Enfin, il a demandé à ses petits de bien vouloir rentrer à la maison maintenant. Ca lui va bien, le paternalisme. Moi, je regardais son allocution dans un café. Eh bien quand j'ai entendu ça, je suis parti et je suis rentré dar dar. Sans payer, pas le temps, on ne badine pas avec l'autorité paternelle.

Puis il nous a dit qu'il allait réunir la semaine prochaine le bureau de l'assemblée. Permettez-moi une parenthèse technique. Le bureau de l'assemblée, composé de dix membres, ne peut se tenir que si le quorum des deux tiers est atteint. Soit 7 membres. Ca tombe plutôt bien, car pile trois membres de cette commission ont gelés leurs activités.

Ensuite, les décisions s'y prennent à la majorité des membres présents. Ennahdha seule n'y est représentée que par 3 députés. Donc a priori, il ne pourra se dégager aucune majorité, sauf coucherie politique. Mais Mustapha Ben Jaâfar ne se laisse intimider par personne. Il l'a dit. Il l'a prouvé tant de fois depuis deux ans.
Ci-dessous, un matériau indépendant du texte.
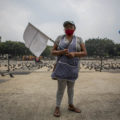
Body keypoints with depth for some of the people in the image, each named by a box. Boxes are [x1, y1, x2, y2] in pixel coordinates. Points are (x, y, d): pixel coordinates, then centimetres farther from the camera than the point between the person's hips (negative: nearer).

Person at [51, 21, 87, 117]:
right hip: (62, 66, -2)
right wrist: (62, 52, -19)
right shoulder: (60, 38, 2)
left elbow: (85, 53, -2)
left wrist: (74, 54, -20)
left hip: (73, 67, 2)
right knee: (61, 88, -1)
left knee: (71, 87, 16)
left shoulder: (79, 39, 4)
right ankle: (57, 107, 16)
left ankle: (71, 106, 31)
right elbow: (53, 52, 0)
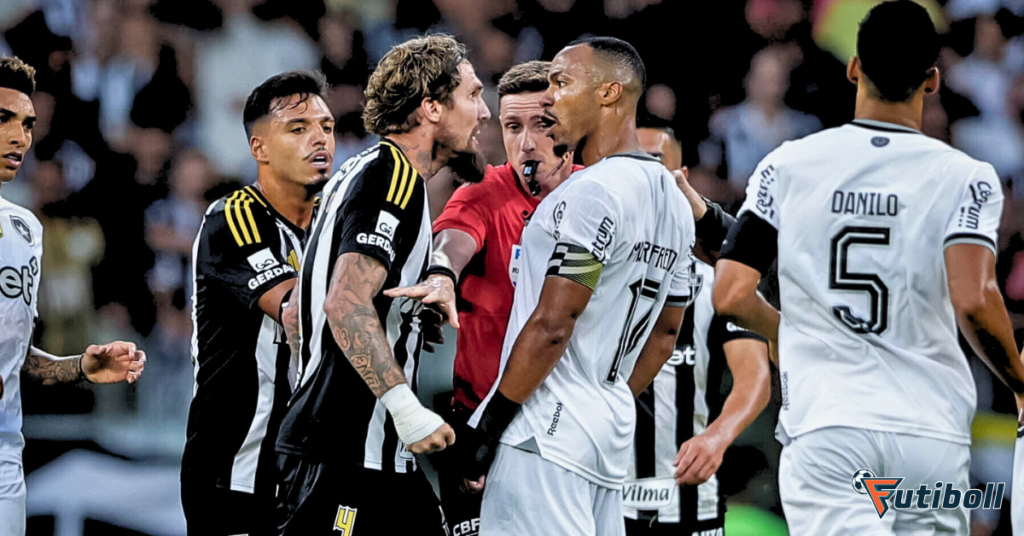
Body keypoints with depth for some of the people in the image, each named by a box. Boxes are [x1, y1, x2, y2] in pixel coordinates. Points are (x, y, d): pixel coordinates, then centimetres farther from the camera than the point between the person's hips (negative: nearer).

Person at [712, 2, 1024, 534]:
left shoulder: (787, 166, 4)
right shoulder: (965, 178, -1)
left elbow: (731, 296, 0)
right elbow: (973, 301, -14)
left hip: (825, 428, 0)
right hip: (932, 430, 0)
Bon, le bureau se réunit la semaine prochaine. Quand? On vous a dit la semaine prochaine. Pour? Vous en demandez trop, déjà il se réunit et puis on verra. De toute manière, il n'y a aura pas d'ordre du jour, le Monsieur nous a expliqué qu'il ne s'embarrassait pas avec le protocole.
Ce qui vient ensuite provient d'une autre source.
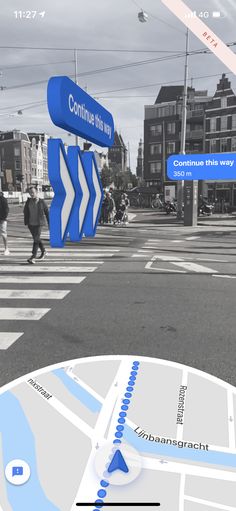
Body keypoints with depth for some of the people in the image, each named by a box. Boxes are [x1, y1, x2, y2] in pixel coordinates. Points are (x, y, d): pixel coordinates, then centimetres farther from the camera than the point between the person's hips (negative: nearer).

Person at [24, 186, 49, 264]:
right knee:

Merci, Monsieur le Président, merci pour tout ce que vous avez fait, et pour ce que vous faites, je vous en suis tellement reconnaissant que j'ai presque envie de vous appelez Stouffa. Mais protocole oblige, et, surtout, mon éducation m'en empêche. Toutefois, je ne vous cache pas qu'hier, dans la solitude de mon salon, où je ne me lassais pas de regarder une énième fois votre allocution, dans cette solitude là, je me disais en arabe, mais vous comprendrez "Wallah Ya Stouffa Wahdek".